#### What to produce:
Only the lines that include "INFOLETTRE" should be copied from the data below.

═══ Data section

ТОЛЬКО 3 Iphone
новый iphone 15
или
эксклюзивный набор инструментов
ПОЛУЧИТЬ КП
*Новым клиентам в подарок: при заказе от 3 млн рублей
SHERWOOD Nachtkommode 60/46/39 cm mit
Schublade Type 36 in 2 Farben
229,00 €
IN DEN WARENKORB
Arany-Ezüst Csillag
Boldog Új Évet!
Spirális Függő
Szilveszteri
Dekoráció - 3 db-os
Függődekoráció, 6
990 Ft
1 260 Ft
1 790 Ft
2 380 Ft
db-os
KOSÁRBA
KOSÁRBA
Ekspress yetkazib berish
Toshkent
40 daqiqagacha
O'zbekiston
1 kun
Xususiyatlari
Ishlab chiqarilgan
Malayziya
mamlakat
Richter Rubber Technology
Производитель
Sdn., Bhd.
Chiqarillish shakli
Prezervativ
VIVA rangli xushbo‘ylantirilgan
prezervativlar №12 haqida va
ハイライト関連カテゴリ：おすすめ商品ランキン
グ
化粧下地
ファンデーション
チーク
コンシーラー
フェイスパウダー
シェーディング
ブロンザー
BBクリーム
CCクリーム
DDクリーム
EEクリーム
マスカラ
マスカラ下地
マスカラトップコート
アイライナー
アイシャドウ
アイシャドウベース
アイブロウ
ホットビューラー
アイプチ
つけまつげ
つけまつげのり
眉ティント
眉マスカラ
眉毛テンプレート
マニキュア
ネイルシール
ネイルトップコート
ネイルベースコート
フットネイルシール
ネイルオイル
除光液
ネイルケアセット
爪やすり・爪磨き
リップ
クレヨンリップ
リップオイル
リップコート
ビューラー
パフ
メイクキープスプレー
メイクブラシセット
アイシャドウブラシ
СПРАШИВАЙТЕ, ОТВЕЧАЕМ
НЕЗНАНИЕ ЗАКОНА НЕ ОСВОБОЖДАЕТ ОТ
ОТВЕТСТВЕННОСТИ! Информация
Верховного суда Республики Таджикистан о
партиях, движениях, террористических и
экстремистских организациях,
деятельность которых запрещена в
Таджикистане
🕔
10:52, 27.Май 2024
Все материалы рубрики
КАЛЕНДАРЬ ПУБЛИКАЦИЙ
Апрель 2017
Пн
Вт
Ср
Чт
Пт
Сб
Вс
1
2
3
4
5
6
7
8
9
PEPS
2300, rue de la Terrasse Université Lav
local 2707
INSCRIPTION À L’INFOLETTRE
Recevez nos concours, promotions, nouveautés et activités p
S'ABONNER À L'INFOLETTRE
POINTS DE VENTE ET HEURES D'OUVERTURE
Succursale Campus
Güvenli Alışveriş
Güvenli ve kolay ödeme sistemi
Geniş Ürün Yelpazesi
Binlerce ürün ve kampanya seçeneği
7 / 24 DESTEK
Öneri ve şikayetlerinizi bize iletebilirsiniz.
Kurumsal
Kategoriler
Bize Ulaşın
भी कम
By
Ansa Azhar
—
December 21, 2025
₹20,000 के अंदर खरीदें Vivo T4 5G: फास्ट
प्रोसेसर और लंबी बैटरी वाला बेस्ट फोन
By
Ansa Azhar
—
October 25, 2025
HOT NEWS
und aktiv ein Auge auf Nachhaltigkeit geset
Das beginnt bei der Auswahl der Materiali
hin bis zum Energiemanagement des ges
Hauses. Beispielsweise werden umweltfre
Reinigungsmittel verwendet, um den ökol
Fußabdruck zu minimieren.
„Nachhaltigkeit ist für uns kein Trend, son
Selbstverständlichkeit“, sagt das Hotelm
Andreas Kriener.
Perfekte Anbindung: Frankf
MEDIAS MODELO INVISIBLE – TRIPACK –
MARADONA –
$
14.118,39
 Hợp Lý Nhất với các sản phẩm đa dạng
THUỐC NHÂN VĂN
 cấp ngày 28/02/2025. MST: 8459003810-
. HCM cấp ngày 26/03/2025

══════

#### Answer box:
INSCRIPTION À L’INFOLETTRE
S'ABONNER À L'INFOLETTRE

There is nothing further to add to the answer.